■ **Task requirements**: Write out each of the rows below word for word, keeping every character and line break unchanged.

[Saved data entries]
####################

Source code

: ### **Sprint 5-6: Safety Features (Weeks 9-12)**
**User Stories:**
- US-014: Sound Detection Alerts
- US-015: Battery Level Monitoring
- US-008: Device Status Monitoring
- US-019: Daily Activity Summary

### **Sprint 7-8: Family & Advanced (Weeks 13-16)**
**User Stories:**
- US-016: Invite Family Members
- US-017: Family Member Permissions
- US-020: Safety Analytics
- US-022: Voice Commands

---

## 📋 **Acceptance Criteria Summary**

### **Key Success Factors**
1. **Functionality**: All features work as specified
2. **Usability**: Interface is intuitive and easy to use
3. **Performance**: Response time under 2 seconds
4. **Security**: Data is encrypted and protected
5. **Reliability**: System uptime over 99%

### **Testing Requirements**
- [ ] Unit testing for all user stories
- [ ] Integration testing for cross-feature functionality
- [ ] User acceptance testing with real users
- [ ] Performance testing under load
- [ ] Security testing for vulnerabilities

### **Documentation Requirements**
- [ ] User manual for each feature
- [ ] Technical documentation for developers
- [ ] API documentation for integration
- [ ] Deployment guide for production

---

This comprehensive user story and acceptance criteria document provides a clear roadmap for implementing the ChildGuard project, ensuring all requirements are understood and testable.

####################

■ **Exercise output**:
Source code

: ### **Sprint 5-6: Safety Features (Weeks 9-12)**
**User Stories:**
- US-014: Sound Detection Alerts
- US-015: Battery Level Monitoring
- US-008: Device Status Monitoring
- US-019: Daily Activity Summary

### **Sprint 7-8: Family & Advanced (Weeks 13-16)**
**User Stories:**
- US-016: Invite Family Members
- US-017: Family Member Permissions
- US-020: Safety Analytics
- US-022: Voice Commands

---

## 📋 **Acceptance Criteria Summary**

### **Key Success Factors**
1. **Functionality**: All features work as specified
2. **Usability**: Interface is intuitive and easy to use
3. **Performance**: Response time under 2 seconds
4. **Security**: Data is encrypted and protected
5. **Reliability**: System uptime over 99%

### **Testing Requirements**
- [ ] Unit testing for all user stories
- [ ] Integration testing for cross-feature functionality
- [ ] User acceptance testing with real users
- [ ] Performance testing under load
- [ ] Security testing for vulnerabilities

### **Documentation Requirements**
- [ ] User manual for each feature
- [ ] Technical documentation for developers
- [ ] API documentation for integration
- [ ] Deployment guide for production

---

This comprehensive user story and acceptance criteria document provides a clear roadmap for implementing the ChildGuard project, ensuring all requirements are understood and testable.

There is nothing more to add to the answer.